(Supplied records):
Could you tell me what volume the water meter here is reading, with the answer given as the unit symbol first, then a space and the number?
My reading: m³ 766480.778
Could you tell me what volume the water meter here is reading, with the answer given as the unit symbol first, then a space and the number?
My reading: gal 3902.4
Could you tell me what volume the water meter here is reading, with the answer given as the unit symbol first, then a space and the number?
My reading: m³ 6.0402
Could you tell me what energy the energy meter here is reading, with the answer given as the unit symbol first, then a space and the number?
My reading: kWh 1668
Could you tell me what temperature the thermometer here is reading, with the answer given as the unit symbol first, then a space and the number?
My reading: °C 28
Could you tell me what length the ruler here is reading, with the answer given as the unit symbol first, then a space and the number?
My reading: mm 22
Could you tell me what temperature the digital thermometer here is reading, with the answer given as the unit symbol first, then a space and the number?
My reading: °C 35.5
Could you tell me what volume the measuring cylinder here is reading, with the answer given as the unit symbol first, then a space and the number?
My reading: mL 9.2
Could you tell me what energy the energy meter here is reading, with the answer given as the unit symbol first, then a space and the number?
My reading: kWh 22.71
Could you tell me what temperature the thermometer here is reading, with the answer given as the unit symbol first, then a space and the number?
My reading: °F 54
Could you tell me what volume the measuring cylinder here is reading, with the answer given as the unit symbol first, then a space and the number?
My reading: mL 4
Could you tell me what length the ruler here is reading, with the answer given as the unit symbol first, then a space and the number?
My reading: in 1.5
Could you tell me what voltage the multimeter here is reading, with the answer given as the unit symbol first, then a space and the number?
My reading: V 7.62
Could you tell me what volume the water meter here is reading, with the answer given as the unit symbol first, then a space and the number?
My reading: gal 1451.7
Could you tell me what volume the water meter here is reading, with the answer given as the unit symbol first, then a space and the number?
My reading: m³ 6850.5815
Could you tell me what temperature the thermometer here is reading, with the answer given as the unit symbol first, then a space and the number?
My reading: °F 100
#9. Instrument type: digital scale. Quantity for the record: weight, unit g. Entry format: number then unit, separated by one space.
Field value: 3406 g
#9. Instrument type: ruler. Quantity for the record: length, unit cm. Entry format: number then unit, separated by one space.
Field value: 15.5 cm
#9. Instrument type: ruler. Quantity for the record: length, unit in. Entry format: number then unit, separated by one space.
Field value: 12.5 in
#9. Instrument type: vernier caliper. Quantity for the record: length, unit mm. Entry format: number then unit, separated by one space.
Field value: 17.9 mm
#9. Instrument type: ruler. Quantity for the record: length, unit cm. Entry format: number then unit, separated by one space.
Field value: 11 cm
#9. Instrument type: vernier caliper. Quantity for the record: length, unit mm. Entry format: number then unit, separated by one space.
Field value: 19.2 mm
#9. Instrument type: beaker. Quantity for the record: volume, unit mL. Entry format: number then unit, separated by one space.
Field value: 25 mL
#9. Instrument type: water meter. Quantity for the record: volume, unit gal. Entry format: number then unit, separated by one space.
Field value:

(Problem to work on): Can you repeat every one of the items above word for word, keeping their original order?

(Completed exercise):
Could you tell me what volume the water meter here is reading, with the answer given as the unit symbol first, then a space and the number?
My reading: m³ 766480.778
Could you tell me what volume the water meter here is reading, with the answer given as the unit symbol first, then a space and the number?
My reading: gal 3902.4
Could you tell me what volume the water meter here is reading, with the answer given as the unit symbol first, then a space and the number?
My reading: m³ 6.0402
Could you tell me what energy the energy meter here is reading, with the answer given as the unit symbol first, then a space and the number?
My reading: kWh 1668
Could you tell me what temperature the thermometer here is reading, with the answer given as the unit symbol first, then a space and the number?
My reading: °C 28
Could you tell me what length the ruler here is reading, with the answer given as the unit symbol first, then a space and the number?
My reading: mm 22
Could you tell me what temperature the digital thermometer here is reading, with the answer given as the unit symbol first, then a space and the number?
My reading: °C 35.5
Could you tell me what volume the measuring cylinder here is reading, with the answer given as the unit symbol first, then a space and the number?
My reading: mL 9.2
Could you tell me what energy the energy meter here is reading, with the answer given as the unit symbol first, then a space and the number?
My reading: kWh 22.71
Could you tell me what temperature the thermometer here is reading, with the answer given as the unit symbol first, then a space and the number?
My reading: °F 54
Could you tell me what volume the measuring cylinder here is reading, with the answer given as the unit symbol first, then a space and the number?
My reading: mL 4
Could you tell me what length the ruler here is reading, with the answer given as the unit symbol first, then a space and the number?
My reading: in 1.5
Could you tell me what voltage the multimeter here is reading, with the answer given as the unit symbol first, then a space and the number?
My reading: V 7.62
Could you tell me what volume the water meter here is reading, with the answer given as the unit symbol first, then a space and the number?
My reading: gal 1451.7
Could you tell me what volume the water meter here is reading, with the answer given as the unit symbol first, then a space and the number?
My reading: m³ 6850.5815
Could you tell me what temperature the thermometer here is reading, with the answer given as the unit symbol first, then a space and the number?
My reading: °F 100
#9. Instrument type: digital scale. Quantity for the record: weight, unit g. Entry format: number then unit, separated by one space.
Field value: 3406 g
#9. Instrument type: ruler. Quantity for the record: length, unit cm. Entry format: number then unit, separated by one space.
Field value: 15.5 cm
#9. Instrument type: ruler. Quantity for the record: length, unit in. Entry format: number then unit, separated by one space.
Field value: 12.5 in
#9. Instrument type: vernier caliper. Quantity for the record: length, unit mm. Entry format: number then unit, separated by one space.
Field value: 17.9 mm
#9. Instrument type: ruler. Quantity for the record: length, unit cm. Entry format: number then unit, separated by one space.
Field value: 11 cm
#9. Instrument type: vernier caliper. Quantity for the record: length, unit mm. Entry format: number then unit, separated by one space.
Field value: 19.2 mm
#9. Instrument type: beaker. Quantity for the record: volume, unit mL. Entry format: number then unit, separated by one space.
Field value: 25 mL
#9. Instrument type: water meter. Quantity for the record: volume, unit gal. Entry format: number then unit, separated by one space.
Field value:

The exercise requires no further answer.